There is the simple and stupid answer: Yes, $6 trillion has been added since he was sworn in.

And there is the complicated and smart answer: Sort of.

And here is the Democratic response in one easy to read graph: http://www.washingtonpost.com/blogs/ezra-klein/post/obamas-and-bushs-effect-on-the-deficit-in-one-graph/2011/07/25/gIQAELOrYI_blog.html

Oh, I didn’t know the SDMB had commandments! Could you provide us with a link to 'em?

I guess I could expand on my claim, provide supporting evidence for it, and you would just pretend it was too “compli-ma-cated to unnerstan’ fer a normal guy like me” and I’d’ve wasted my time.

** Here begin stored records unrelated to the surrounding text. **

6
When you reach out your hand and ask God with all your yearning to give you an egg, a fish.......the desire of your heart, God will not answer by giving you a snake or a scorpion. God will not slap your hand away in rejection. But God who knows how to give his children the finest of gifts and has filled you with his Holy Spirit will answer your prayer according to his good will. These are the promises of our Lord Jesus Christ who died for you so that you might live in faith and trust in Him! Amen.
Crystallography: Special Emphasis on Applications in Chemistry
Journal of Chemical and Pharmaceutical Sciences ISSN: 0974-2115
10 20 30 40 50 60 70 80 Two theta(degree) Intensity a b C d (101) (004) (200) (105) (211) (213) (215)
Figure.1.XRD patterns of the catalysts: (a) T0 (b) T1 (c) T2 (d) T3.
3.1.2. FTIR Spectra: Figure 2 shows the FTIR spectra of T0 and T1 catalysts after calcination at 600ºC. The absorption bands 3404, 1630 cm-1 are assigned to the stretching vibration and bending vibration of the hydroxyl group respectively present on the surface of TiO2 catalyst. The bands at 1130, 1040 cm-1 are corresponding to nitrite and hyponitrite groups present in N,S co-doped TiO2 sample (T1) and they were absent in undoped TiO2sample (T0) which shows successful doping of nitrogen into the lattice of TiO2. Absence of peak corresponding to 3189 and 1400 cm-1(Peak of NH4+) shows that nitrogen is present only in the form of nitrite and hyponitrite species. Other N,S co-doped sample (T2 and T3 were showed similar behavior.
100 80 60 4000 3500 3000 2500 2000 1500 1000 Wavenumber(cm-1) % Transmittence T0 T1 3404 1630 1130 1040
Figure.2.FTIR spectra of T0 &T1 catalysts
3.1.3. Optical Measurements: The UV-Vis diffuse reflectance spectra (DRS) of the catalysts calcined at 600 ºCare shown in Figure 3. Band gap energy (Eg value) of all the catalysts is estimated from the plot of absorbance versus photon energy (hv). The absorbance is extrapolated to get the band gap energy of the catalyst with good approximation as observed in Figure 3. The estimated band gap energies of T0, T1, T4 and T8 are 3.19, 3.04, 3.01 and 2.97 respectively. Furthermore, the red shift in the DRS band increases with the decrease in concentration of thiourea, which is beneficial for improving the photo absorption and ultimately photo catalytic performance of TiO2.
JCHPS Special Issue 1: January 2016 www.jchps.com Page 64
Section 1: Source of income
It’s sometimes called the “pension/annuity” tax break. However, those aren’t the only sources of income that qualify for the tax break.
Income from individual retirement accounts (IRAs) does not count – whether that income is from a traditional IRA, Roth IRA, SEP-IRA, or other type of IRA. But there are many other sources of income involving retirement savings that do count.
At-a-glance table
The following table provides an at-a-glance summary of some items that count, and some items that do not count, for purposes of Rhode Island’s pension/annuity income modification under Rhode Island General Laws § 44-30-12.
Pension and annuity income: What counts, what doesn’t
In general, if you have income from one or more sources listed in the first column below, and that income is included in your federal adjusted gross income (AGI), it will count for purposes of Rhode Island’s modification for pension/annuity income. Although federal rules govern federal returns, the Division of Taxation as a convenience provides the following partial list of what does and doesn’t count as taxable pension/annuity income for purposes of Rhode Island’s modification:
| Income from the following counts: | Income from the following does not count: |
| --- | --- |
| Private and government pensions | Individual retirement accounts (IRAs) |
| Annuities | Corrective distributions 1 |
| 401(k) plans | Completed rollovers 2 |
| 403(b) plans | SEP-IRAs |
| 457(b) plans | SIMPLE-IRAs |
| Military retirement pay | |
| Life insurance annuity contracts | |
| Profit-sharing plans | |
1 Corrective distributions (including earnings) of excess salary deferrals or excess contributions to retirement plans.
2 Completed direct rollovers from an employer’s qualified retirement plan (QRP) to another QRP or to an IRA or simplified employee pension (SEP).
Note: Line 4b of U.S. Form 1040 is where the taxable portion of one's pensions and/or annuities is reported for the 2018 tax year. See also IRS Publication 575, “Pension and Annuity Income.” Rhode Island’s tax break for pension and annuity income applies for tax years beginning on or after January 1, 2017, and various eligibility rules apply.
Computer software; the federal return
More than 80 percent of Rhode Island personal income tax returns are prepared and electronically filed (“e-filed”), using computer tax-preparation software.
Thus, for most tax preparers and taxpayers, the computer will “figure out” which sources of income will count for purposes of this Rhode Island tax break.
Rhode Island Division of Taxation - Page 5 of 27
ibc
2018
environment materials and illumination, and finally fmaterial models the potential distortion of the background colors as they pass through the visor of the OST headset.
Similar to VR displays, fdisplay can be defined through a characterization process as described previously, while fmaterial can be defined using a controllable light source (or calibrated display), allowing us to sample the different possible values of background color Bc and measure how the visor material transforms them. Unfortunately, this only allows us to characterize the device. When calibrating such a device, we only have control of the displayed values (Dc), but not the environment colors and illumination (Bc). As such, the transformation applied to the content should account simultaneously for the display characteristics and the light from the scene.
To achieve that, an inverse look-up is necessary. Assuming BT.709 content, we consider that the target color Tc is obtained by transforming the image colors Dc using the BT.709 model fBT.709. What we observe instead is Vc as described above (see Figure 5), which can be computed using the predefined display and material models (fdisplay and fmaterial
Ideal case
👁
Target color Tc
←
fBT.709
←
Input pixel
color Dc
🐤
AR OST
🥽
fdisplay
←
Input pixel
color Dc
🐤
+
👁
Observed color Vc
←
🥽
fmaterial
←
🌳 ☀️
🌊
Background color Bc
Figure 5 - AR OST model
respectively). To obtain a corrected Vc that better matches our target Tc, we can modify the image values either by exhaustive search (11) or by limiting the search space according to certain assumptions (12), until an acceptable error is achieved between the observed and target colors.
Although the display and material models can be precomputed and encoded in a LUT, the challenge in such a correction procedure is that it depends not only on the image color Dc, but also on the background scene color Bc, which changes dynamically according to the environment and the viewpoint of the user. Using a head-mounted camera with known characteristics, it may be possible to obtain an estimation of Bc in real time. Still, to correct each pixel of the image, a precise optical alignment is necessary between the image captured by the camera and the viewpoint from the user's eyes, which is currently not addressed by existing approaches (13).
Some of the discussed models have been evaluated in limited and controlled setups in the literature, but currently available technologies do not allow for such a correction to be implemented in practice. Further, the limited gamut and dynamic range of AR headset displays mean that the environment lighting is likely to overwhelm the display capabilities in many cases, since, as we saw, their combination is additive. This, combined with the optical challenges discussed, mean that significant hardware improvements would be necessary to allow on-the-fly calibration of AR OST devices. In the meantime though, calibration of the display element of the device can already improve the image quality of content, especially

Of course, the elections of 2010 are just the latest symptom of American irresponsibility. I suggest the Jobs and Growth Tax Relief Reconciliation Act of 2003 (i.e. the second part of what is commonly known as “the Bush tax cuts”) barely getting through congress was a major factor - cutting taxes while waging war is foolishness. It’s at though there was a perception that Iraq and Afghanistan were righteous duties, but without the recognition that duty requires sacrifice.

It’s like your country is roughly evenly divided, and the stupid half has a slight edge.

This is some EXCELLENT threadshitting. I am impressed.

So, what part of the posts ahead that you are mocking are you actually going to come back with actual facts to disprove? I’ll be waiting here, patiently.

I think it bear mentioning that the largest part of the deficit is the result of a slow economy which reduces tax revenue and increases social safety net spending (e.g. food stamps and unemployment).

What you want to do is look at how much Obama’s policies have increased the deficit over baseline versus how much previous presidents (I know the Republicans have disowned Bush after voting for him twice but I’m not inclined to let them) have increased the deficit over baseline.

Republican presidents have increased the deficit over baseline since Reagan. Most of this increase has come from tax cuts without corresponding spending cuts but a lot of it has come from wars and in the Bush presidency, things like medicare drug coverage.